## Your instructions
Go from the top of the entries through the line containing "picture [0, 0, 1500, 1125]", and write those lines out again with "transcribe" swapped for "copy out", leaving everything else unchanged.

>> Start

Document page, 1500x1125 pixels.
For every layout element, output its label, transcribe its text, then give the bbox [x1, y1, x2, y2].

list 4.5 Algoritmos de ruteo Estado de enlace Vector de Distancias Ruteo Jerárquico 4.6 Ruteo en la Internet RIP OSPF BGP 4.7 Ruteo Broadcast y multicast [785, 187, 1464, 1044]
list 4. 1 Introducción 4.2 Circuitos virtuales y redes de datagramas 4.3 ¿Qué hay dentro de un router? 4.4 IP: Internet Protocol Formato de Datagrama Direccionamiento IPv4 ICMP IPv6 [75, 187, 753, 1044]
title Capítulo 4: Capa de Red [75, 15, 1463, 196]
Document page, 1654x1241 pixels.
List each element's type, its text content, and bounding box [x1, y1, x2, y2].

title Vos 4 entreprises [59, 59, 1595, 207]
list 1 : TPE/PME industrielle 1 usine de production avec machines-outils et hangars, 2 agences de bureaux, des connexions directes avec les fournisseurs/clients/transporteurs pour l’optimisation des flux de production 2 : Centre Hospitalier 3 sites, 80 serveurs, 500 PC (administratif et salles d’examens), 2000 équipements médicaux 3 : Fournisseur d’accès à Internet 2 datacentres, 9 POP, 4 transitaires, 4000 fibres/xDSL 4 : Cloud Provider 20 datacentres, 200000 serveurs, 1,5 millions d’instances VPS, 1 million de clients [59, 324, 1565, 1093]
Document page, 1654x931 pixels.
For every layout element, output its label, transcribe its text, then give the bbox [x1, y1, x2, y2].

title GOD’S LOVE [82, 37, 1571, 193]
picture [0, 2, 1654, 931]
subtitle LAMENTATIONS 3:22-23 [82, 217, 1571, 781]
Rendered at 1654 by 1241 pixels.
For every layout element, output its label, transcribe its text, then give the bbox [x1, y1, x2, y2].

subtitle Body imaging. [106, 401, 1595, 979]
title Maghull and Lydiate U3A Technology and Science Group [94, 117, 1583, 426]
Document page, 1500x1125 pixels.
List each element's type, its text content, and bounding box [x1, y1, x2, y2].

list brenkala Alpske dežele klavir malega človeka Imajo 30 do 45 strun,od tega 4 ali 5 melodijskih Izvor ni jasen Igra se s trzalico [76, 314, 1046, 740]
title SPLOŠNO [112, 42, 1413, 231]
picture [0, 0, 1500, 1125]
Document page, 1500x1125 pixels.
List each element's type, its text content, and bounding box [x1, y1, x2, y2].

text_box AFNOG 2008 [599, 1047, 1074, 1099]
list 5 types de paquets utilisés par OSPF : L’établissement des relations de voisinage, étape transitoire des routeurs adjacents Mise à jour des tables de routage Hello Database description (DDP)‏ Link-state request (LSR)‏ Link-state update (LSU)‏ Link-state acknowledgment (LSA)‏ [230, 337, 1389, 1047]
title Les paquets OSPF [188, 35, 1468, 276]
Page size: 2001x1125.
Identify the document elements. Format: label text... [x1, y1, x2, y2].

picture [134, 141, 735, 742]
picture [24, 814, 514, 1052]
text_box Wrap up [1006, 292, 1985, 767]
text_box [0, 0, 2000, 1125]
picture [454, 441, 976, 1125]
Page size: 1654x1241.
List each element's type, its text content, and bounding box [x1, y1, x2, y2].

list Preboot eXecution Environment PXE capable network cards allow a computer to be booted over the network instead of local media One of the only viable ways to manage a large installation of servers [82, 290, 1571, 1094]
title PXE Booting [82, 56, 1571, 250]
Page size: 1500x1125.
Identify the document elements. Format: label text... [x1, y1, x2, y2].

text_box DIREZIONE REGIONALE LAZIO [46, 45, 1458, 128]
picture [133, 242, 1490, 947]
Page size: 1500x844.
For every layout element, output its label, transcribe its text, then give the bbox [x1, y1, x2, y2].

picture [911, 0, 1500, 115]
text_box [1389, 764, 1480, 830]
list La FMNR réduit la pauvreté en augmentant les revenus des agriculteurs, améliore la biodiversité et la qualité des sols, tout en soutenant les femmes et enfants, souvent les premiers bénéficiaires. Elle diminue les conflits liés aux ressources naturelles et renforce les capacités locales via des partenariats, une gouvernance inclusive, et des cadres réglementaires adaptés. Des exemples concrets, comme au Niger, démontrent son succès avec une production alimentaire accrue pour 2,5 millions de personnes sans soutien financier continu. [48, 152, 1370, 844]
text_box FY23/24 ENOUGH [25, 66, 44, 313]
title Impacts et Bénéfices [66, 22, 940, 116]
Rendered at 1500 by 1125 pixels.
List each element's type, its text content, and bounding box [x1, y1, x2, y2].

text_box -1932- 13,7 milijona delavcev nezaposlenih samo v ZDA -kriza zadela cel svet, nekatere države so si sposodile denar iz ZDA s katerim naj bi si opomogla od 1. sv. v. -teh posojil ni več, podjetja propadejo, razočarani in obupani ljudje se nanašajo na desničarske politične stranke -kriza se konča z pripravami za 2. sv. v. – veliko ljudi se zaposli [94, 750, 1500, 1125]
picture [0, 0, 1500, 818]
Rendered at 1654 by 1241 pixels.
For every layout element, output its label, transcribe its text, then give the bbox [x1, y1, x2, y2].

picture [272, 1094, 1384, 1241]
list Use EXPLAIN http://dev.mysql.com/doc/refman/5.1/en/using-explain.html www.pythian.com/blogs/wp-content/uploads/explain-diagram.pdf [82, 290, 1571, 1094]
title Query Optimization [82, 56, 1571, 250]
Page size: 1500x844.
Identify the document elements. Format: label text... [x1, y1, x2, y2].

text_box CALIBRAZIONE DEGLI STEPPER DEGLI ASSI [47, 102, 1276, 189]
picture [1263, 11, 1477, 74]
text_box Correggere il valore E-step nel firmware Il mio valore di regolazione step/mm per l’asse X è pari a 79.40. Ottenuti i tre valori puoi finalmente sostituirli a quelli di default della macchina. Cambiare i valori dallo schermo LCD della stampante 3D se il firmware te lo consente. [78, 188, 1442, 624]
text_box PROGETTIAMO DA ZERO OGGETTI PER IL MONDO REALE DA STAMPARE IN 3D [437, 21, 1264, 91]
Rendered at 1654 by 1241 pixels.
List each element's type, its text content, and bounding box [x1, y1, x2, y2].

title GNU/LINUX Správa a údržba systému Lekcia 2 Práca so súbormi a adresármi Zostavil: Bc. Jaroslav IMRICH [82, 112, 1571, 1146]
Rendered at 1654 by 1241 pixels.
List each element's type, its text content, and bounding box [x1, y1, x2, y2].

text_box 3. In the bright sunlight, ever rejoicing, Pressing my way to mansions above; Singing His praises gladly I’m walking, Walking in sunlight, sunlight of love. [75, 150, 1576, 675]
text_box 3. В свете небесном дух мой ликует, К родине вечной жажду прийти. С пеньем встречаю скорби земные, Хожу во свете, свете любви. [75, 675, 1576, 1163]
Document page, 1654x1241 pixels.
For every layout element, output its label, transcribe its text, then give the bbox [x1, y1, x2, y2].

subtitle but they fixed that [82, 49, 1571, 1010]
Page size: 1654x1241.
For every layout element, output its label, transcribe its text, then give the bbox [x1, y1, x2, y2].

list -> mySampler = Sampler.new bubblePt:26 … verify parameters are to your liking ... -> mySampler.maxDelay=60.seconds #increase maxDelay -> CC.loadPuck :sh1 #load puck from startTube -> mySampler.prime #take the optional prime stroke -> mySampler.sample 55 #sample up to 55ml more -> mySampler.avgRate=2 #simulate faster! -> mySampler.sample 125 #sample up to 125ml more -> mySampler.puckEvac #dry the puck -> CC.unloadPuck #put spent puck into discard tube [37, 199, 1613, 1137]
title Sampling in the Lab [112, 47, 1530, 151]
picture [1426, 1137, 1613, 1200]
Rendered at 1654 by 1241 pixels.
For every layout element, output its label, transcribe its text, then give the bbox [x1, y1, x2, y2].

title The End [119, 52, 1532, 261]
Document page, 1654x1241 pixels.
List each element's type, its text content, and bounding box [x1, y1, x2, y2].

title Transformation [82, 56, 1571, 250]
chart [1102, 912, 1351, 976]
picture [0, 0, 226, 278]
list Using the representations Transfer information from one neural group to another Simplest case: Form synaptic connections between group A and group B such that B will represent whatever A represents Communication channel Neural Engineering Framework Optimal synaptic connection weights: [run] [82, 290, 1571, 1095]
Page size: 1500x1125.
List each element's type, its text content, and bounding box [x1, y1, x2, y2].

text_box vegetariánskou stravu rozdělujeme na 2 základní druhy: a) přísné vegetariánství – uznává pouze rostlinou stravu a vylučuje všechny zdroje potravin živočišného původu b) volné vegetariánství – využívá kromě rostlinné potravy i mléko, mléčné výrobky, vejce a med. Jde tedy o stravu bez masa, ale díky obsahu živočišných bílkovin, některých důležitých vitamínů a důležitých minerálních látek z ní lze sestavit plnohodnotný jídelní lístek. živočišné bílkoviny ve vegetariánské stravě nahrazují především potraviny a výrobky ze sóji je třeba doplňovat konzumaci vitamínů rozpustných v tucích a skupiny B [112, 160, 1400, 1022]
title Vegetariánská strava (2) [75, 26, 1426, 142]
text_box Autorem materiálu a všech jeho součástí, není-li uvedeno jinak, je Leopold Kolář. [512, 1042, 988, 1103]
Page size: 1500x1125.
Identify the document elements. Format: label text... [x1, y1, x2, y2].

>> End

## Task answer
Document page, 1500x1125 pixels.
For every layout element, output its label, copy out its text, then give the bbox [x1, y1, x2, y2].

list 4.5 Algoritmos de ruteo Estado de enlace Vector de Distancias Ruteo Jerárquico 4.6 Ruteo en la Internet RIP OSPF BGP 4.7 Ruteo Broadcast y multicast [785, 187, 1464, 1044]
list 4. 1 Introducción 4.2 Circuitos virtuales y redes de datagramas 4.3 ¿Qué hay dentro de un router? 4.4 IP: Internet Protocol Formato de Datagrama Direccionamiento IPv4 ICMP IPv6 [75, 187, 753, 1044]
title Capítulo 4: Capa de Red [75, 15, 1463, 196]
Document page, 1654x1241 pixels.
List each element's type, its text content, and bounding box [x1, y1, x2, y2].

title Vos 4 entreprises [59, 59, 1595, 207]
list 1 : TPE/PME industrielle 1 usine de production avec machines-outils et hangars, 2 agences de bureaux, des connexions directes avec les fournisseurs/clients/transporteurs pour l’optimisation des flux de production 2 : Centre Hospitalier 3 sites, 80 serveurs, 500 PC (administratif et salles d’examens), 2000 équipements médicaux 3 : Fournisseur d’accès à Internet 2 datacentres, 9 POP, 4 transitaires, 4000 fibres/xDSL 4 : Cloud Provider 20 datacentres, 200000 serveurs, 1,5 millions d’instances VPS, 1 million de clients [59, 324, 1565, 1093]
Document page, 1654x931 pixels.
For every layout element, output its label, copy out its text, then give the bbox [x1, y1, x2, y2].

title GOD’S LOVE [82, 37, 1571, 193]
picture [0, 2, 1654, 931]
subtitle LAMENTATIONS 3:22-23 [82, 217, 1571, 781]
Rendered at 1654 by 1241 pixels.
For every layout element, output its label, copy out its text, then give the bbox [x1, y1, x2, y2].

subtitle Body imaging. [106, 401, 1595, 979]
title Maghull and Lydiate U3A Technology and Science Group [94, 117, 1583, 426]
Document page, 1500x1125 pixels.
List each element's type, its text content, and bounding box [x1, y1, x2, y2].

list brenkala Alpske dežele klavir malega človeka Imajo 30 do 45 strun,od tega 4 ali 5 melodijskih Izvor ni jasen Igra se s trzalico [76, 314, 1046, 740]
title SPLOŠNO [112, 42, 1413, 231]
picture [0, 0, 1500, 1125]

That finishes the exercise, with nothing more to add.